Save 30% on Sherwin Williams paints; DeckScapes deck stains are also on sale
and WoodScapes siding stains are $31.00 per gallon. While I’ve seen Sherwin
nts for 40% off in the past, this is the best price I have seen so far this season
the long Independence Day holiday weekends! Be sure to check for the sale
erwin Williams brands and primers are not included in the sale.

---

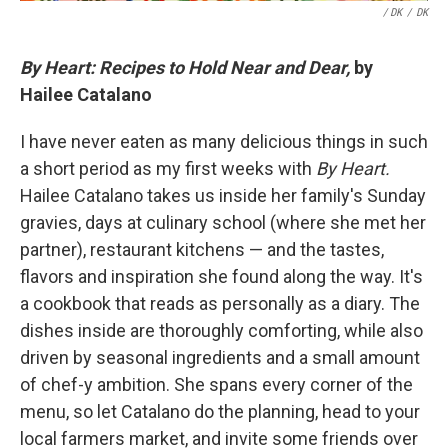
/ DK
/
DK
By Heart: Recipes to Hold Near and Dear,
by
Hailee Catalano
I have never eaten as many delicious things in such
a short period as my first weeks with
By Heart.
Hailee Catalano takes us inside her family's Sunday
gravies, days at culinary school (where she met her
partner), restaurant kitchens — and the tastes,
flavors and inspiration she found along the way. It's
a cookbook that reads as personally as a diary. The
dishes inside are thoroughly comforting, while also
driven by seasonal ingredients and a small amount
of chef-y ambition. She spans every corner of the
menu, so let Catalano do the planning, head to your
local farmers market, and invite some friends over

- **What is needed**
When the entries above show the word "have" in a line, copy that line out.

- **Written solution**
nts for 40% off in the past, this is the best price I have seen so far this season
I have never eaten as many delicious things in such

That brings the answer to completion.